REQUIREMENT - Please give back, word for word, each line from the start of the entries through the one in which "25%-75% of glandular" is found.

(Stored data entries)

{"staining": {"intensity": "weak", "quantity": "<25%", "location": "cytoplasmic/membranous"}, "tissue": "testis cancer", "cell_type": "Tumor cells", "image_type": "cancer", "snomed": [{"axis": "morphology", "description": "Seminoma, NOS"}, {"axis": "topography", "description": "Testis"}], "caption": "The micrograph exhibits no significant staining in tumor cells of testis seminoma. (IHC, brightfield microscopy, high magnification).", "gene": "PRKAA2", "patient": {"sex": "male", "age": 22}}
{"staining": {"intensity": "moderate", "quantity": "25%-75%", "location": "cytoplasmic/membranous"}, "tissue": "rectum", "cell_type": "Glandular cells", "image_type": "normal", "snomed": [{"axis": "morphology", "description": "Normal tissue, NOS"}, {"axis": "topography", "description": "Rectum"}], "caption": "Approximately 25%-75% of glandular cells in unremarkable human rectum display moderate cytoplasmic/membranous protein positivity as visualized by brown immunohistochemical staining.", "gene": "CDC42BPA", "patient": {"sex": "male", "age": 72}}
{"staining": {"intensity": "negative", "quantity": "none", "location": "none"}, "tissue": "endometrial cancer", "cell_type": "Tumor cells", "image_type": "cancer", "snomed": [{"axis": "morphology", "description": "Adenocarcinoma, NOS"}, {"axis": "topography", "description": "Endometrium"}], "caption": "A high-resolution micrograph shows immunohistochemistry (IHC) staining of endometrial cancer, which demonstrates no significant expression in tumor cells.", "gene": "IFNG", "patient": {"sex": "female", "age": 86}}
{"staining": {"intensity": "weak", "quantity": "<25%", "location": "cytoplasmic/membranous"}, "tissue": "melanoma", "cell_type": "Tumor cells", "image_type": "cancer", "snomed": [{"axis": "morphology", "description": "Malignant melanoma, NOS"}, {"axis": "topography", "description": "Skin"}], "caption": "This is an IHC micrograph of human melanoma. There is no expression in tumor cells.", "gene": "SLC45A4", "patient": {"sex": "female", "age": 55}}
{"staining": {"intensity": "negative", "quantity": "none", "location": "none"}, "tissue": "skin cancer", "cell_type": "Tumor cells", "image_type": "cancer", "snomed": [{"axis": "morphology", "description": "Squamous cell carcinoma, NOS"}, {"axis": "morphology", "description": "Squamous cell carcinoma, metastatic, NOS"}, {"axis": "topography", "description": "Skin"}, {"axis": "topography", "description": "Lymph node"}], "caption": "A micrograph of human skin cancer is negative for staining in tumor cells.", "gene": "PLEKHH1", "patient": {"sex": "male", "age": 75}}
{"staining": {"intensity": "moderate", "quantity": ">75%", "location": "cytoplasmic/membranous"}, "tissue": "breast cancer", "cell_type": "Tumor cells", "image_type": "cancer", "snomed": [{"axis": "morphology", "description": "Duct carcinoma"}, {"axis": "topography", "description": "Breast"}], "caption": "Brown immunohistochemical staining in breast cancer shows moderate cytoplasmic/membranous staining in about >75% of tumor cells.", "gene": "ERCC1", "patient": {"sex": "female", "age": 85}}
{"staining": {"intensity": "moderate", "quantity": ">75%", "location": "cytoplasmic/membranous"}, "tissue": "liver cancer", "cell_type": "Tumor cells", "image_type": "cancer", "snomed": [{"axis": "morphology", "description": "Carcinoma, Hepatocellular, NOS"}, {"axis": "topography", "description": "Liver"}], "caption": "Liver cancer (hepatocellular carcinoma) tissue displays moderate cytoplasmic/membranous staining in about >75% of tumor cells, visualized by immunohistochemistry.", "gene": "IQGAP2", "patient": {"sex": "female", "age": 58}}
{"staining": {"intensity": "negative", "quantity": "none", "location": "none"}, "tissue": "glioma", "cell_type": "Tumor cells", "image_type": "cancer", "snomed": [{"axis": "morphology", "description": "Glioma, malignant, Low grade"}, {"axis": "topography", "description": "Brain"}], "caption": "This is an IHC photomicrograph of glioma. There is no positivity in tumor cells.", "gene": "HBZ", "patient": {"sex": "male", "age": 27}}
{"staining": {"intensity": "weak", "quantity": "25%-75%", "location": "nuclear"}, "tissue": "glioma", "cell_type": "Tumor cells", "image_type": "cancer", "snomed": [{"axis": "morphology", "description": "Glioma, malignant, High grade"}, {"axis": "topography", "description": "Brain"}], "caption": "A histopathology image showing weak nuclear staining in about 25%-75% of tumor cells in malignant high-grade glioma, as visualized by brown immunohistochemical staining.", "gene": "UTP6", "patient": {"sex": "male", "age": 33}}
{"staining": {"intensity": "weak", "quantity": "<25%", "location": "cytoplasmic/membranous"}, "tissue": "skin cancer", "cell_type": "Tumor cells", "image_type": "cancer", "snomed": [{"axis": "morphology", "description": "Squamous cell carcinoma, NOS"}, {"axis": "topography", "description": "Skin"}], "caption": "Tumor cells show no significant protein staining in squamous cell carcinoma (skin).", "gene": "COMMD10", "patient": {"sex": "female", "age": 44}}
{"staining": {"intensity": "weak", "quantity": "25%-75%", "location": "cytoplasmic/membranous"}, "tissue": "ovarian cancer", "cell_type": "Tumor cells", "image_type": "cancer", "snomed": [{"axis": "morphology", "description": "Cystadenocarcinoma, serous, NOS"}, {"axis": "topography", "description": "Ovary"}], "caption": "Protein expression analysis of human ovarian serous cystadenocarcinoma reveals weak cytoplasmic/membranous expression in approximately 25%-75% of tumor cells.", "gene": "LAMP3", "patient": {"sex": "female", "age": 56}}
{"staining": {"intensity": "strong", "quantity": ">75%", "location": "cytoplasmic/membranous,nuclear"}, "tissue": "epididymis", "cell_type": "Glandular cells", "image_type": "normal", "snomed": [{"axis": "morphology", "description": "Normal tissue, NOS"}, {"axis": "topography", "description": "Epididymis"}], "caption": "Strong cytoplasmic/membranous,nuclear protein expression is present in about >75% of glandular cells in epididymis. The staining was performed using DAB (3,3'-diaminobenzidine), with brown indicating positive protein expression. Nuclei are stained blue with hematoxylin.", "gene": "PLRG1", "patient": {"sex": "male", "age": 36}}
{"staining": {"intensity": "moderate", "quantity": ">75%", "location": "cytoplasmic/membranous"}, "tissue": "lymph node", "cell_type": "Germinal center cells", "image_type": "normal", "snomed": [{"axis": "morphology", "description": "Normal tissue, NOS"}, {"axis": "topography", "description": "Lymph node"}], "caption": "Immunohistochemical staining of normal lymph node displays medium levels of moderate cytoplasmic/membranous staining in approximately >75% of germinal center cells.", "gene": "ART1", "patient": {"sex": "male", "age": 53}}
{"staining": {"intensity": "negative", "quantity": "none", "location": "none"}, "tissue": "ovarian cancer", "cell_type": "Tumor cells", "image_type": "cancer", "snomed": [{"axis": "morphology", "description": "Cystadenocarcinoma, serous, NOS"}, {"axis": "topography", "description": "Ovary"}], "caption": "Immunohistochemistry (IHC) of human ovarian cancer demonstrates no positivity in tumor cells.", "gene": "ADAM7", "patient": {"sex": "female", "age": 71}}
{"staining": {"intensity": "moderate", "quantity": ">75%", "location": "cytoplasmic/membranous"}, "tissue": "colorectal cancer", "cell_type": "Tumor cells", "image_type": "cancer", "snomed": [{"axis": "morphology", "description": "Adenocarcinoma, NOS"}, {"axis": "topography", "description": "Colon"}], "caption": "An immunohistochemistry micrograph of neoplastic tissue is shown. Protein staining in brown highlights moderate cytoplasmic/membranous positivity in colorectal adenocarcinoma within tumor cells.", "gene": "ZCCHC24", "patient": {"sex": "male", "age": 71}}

RESULT OF THIS EXERCISE -
{"staining": {"intensity": "weak", "quantity": "<25%", "location": "cytoplasmic/membranous"}, "tissue": "testis cancer", "cell_type": "Tumor cells", "image_type": "cancer", "snomed": [{"axis": "morphology", "description": "Seminoma, NOS"}, {"axis": "topography", "description": "Testis"}], "caption": "The micrograph exhibits no significant staining in tumor cells of testis seminoma. (IHC, brightfield microscopy, high magnification).", "gene": "PRKAA2", "patient": {"sex": "male", "age": 22}}
{"staining": {"intensity": "moderate", "quantity": "25%-75%", "location": "cytoplasmic/membranous"}, "tissue": "rectum", "cell_type": "Glandular cells", "image_type": "normal", "snomed": [{"axis": "morphology", "description": "Normal tissue, NOS"}, {"axis": "topography", "description": "Rectum"}], "caption": "Approximately 25%-75% of glandular cells in unremarkable human rectum display moderate cytoplasmic/membranous protein positivity as visualized by brown immunohistochemical staining.", "gene": "CDC42BPA", "patient": {"sex": "male", "age": 72}}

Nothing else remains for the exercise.